Would Canada concede something else instead?

"That’s a good question," said Taylor.

"That’s a decision for the government to make," Dungate says. "Not for us."

Deal ’critical’ for farm exports

In an interview with CBC News Network’s Power & Politics this week, International Trade Minister Ed Fast said his government "set a high standard" for joining the TPP, and was looking to achieve and balance out benefits for every sector and region of Canada.

Beyond that... no negotiating in the media.

Documents released to CBC News under Access to Information suggest the prime minister’s office examined the economic value of supply management last fall.

A Nov. 17 briefing note, partially redacted citing political deliberations, laid out, by province, nearly $55 billion in farm cash receipts from more than 200,000 dairy, chicken, turkey and egg farms.

A second note, dated Nov. 28, broke more detailed figures down by agriculture census region, with more political considerations blanked out.

Canada’s export-driven farm commodities — including beef, pork and grain — are not supply-managed.
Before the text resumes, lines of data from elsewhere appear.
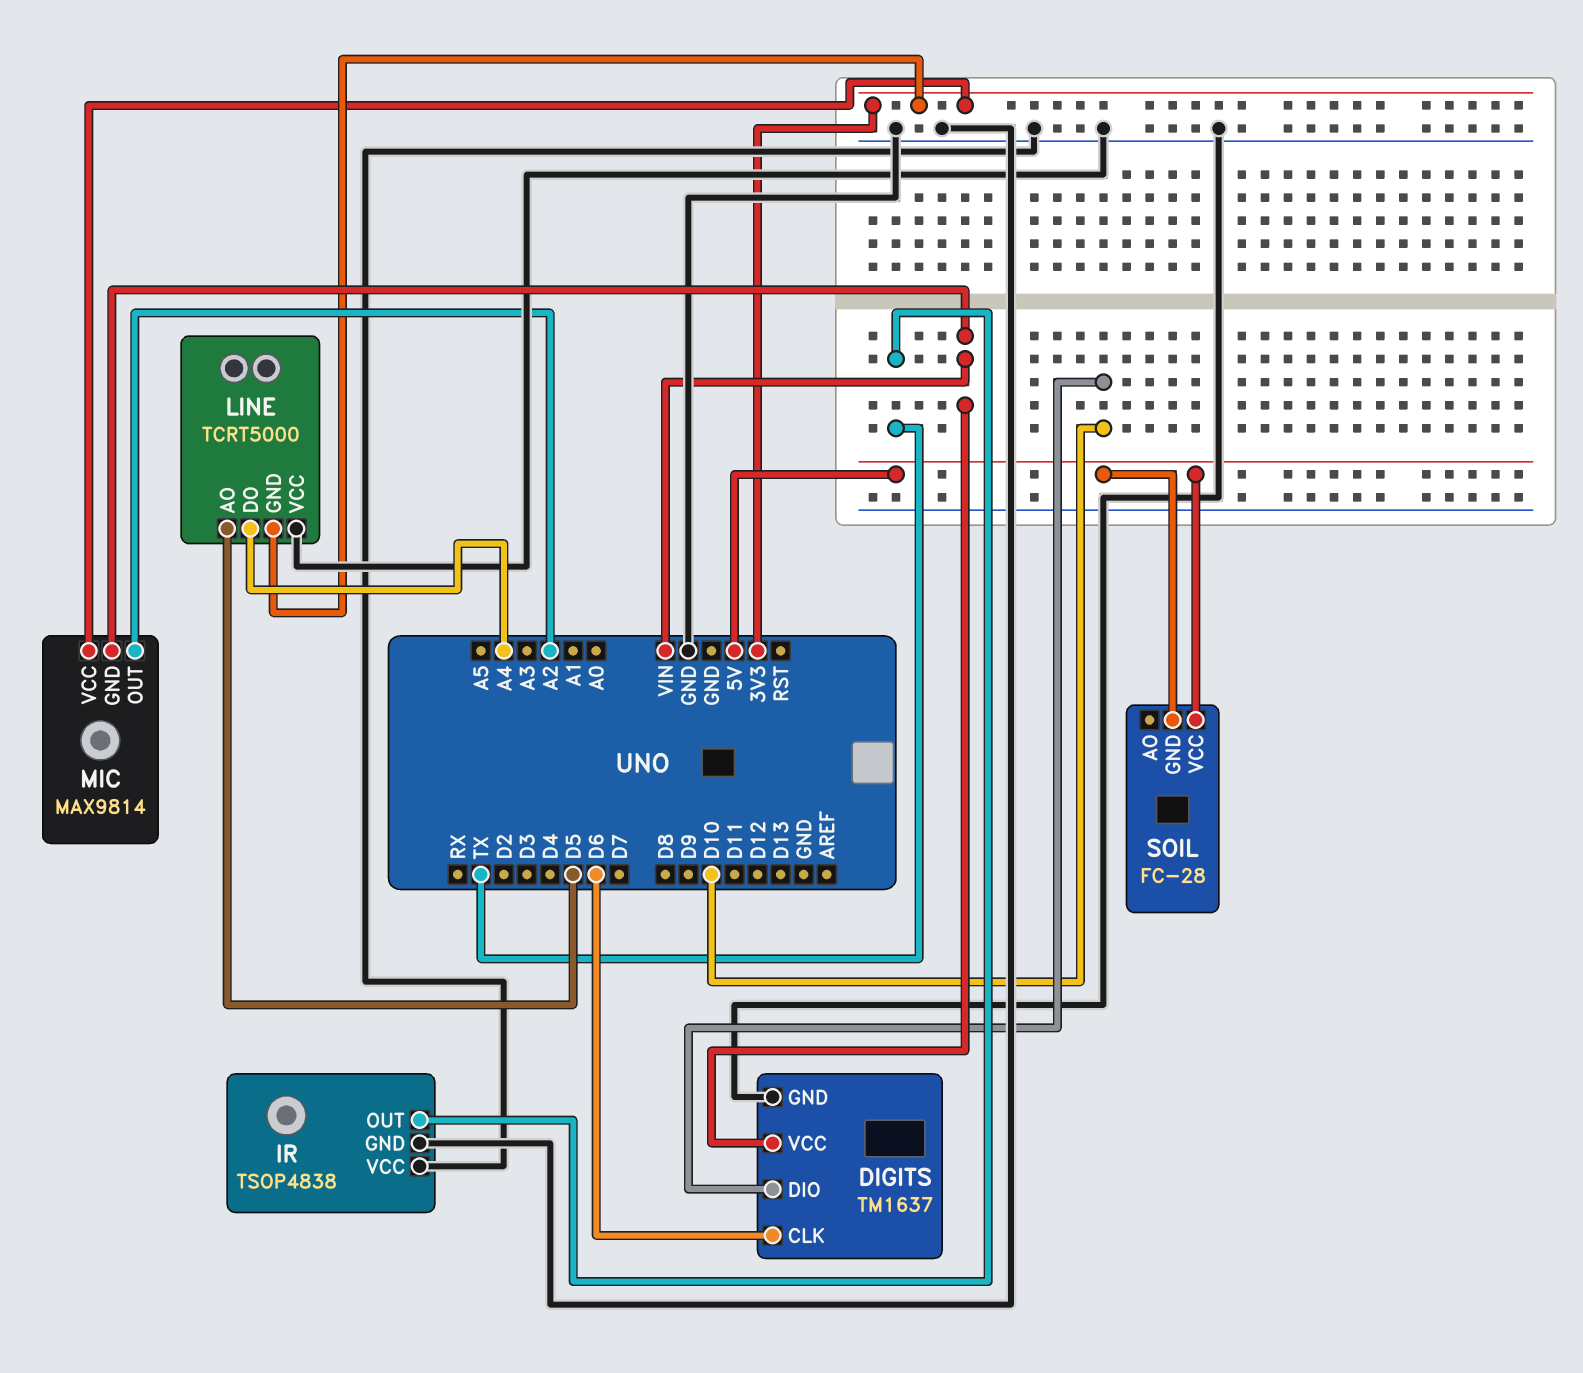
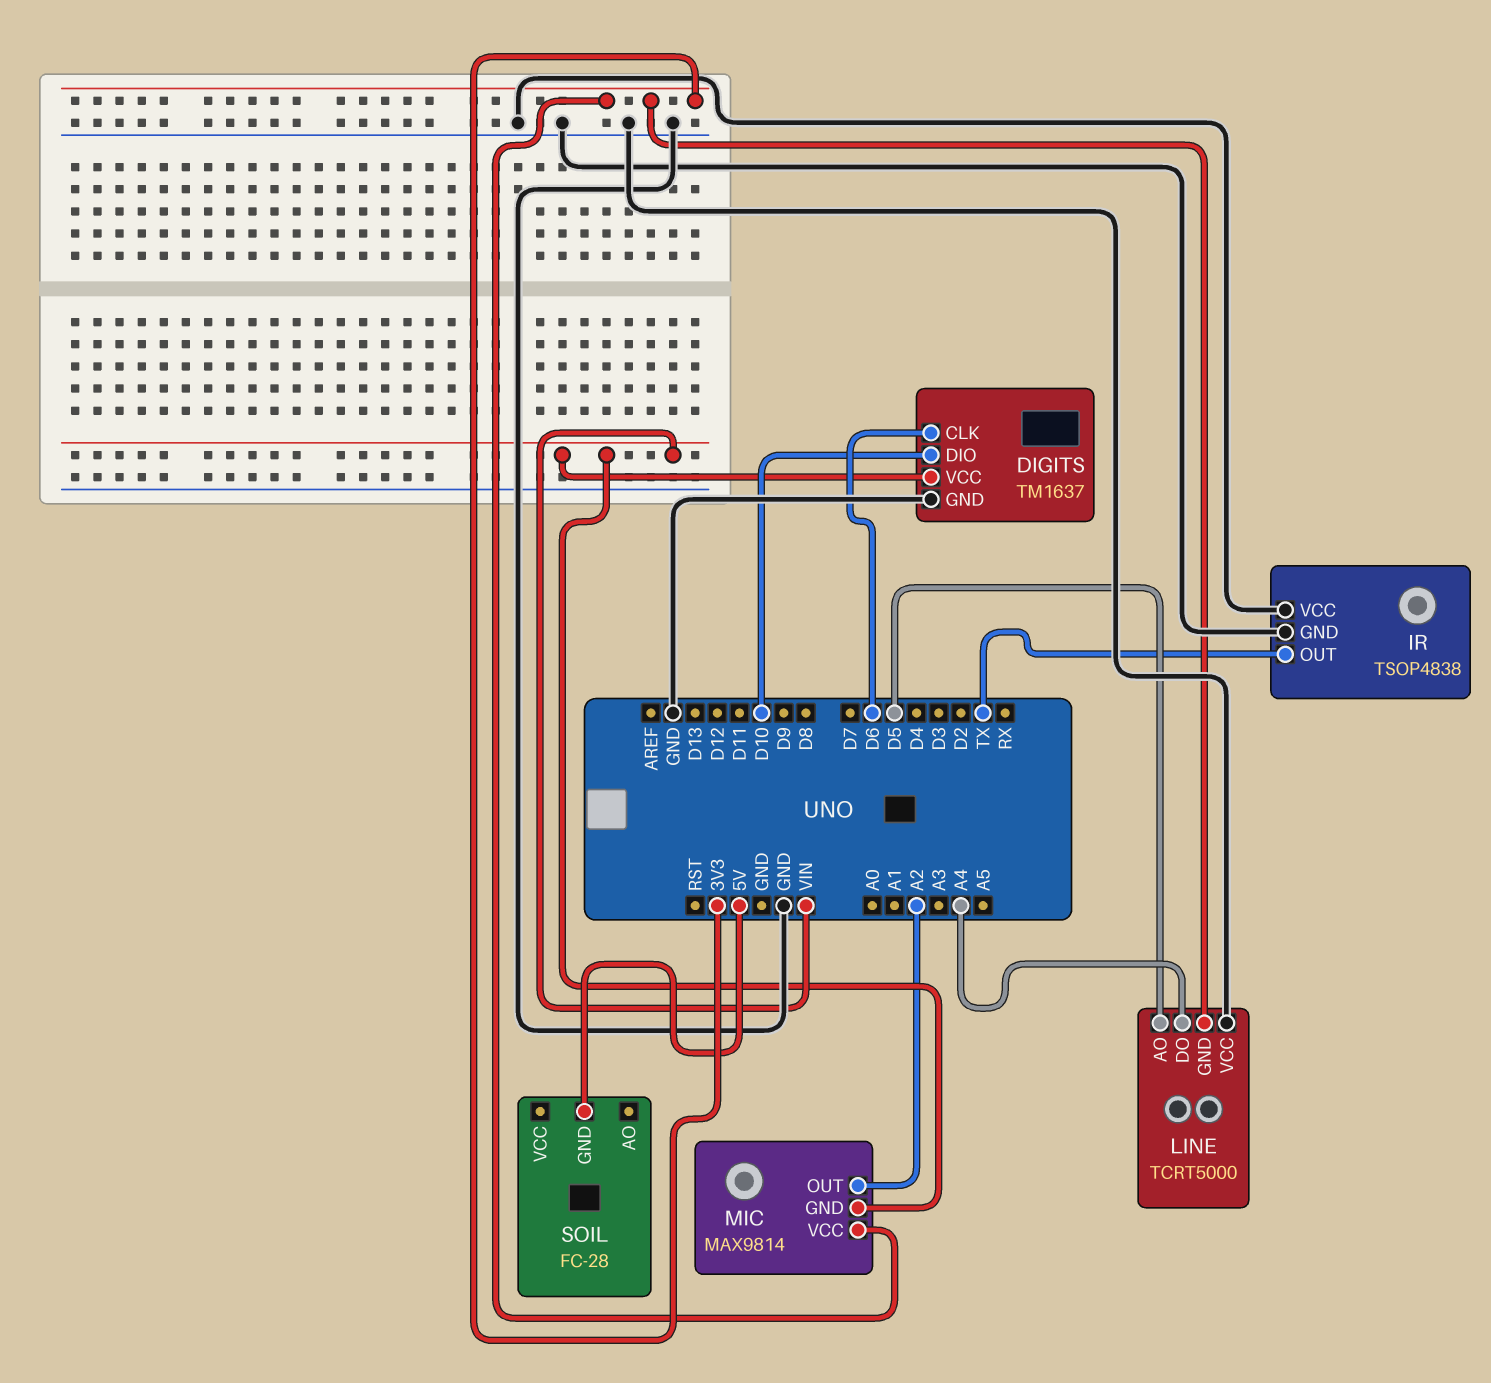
SOIL pin VCC: 5V -> none

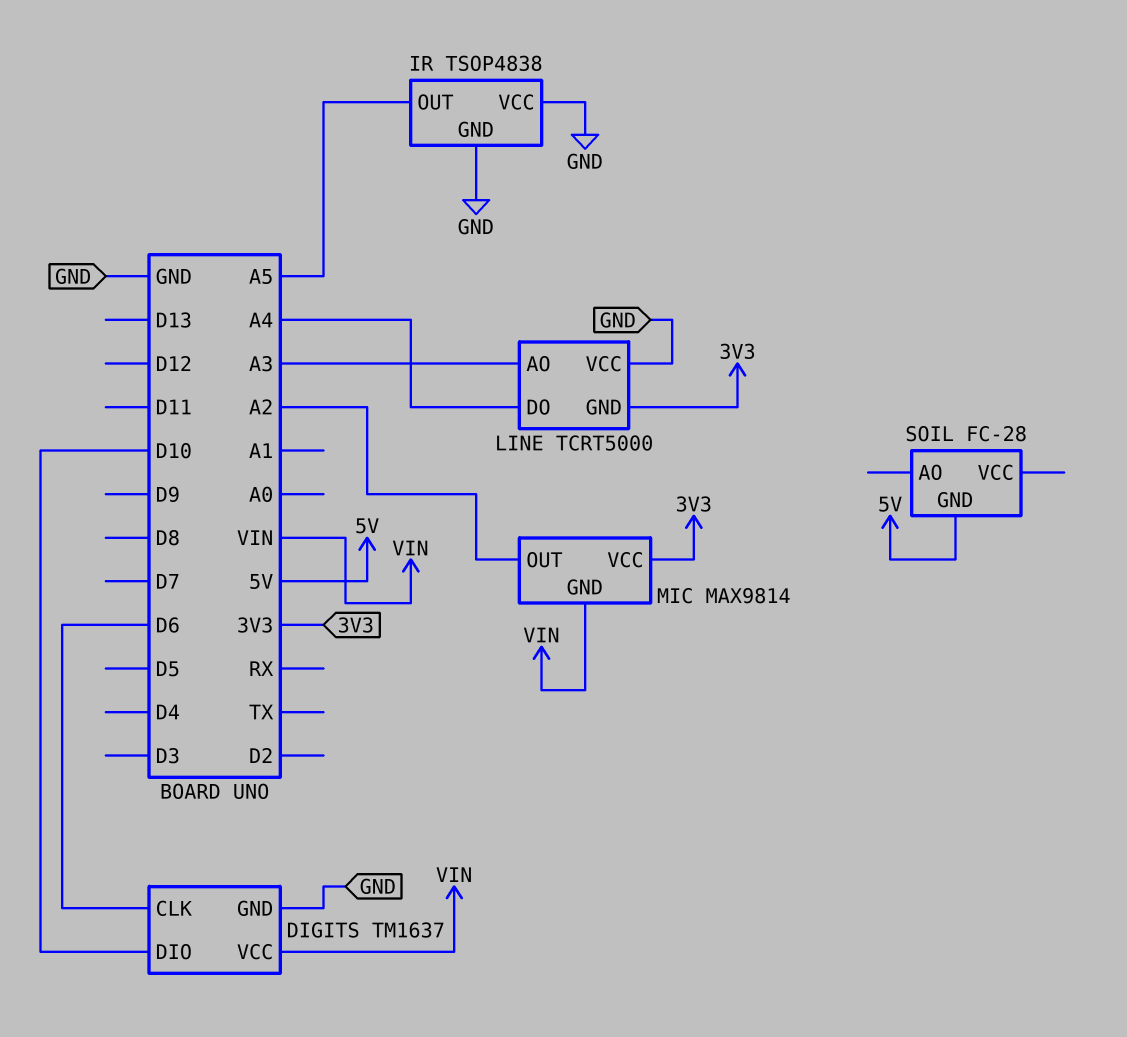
IR pin OUT: TX -> A5
LINE pin AO: D5 -> A3

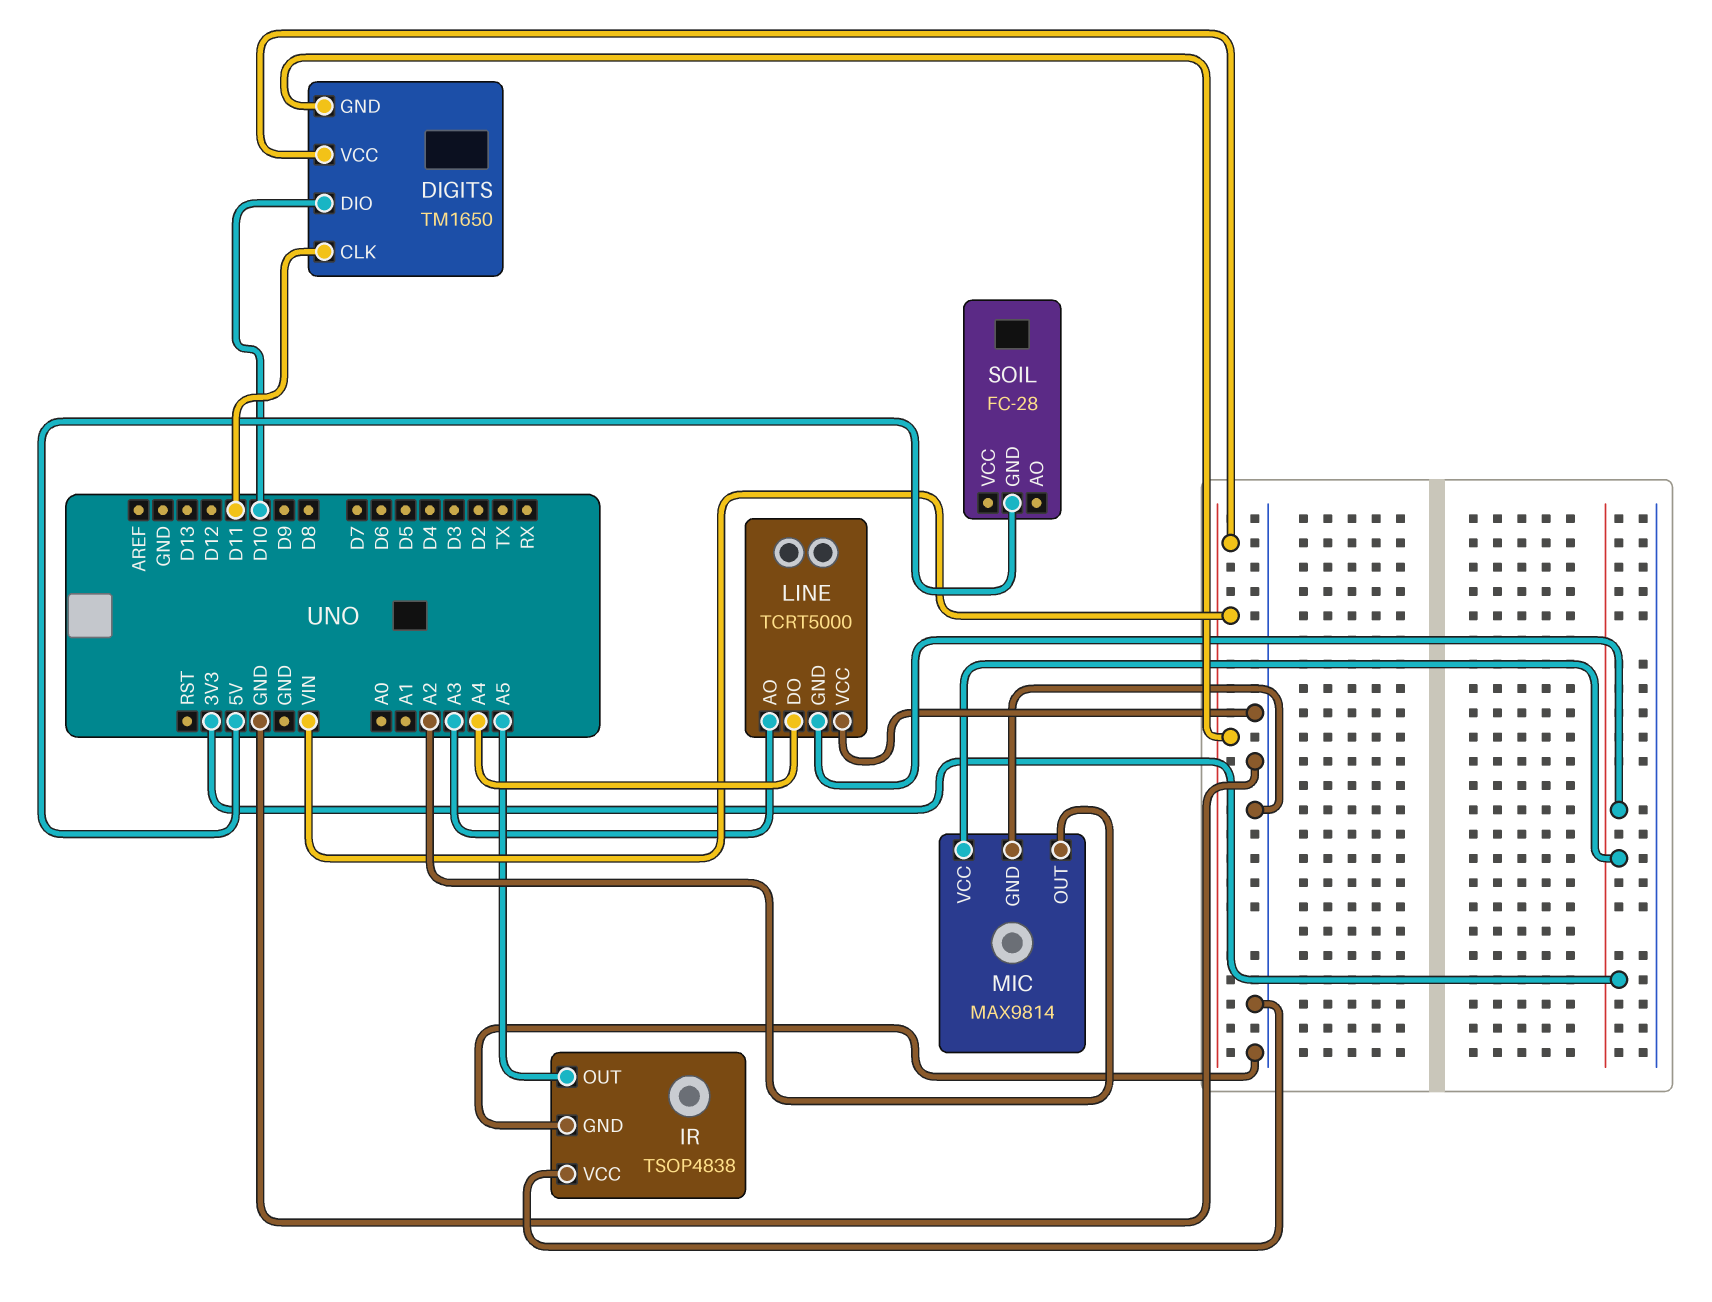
DIGITS: TM1637 -> TM1650
DIGITS pin CLK: D6 -> D11
DIGITS pin GND: GND -> VIN
MIC pin GND: VIN -> GND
With bilateral trade talks with Japan stalled, TPP is a ticket to the world’s third-biggest market.

Step away from the table and the growing Asian appetite could be fed tariff-free by competitors like the U.S.

In an open letter to Stephen Harper on June 11, the Canadian Agri-Food Trade Alliance warned of a "devastating impact" should Canada not sign on to the TPP, or join late.

End game?

TPP has many components, many of which are fraught — including intellectual property and labour mobility. Canada’s lumber restrictions are in Japan’s sights.

But Canada has an offense, too. How about those Buy America rules, eh?

The market access package remains key. How ambitious will the American and Japanese offers be?

"The one thing I’ll say about the prime minister and the minister — and therefore the negotiators — is that they’re shrewd and they play the long game. And they’re not afraid to blow deadlines," Taylor said.

"In the end, if the government says ’do you walk away from a bad deal’ or ’do you sell a bad deal,’ the answer is clear with these guys: you walk away."

That’s the thing about "aloha" — it can also mean good-bye.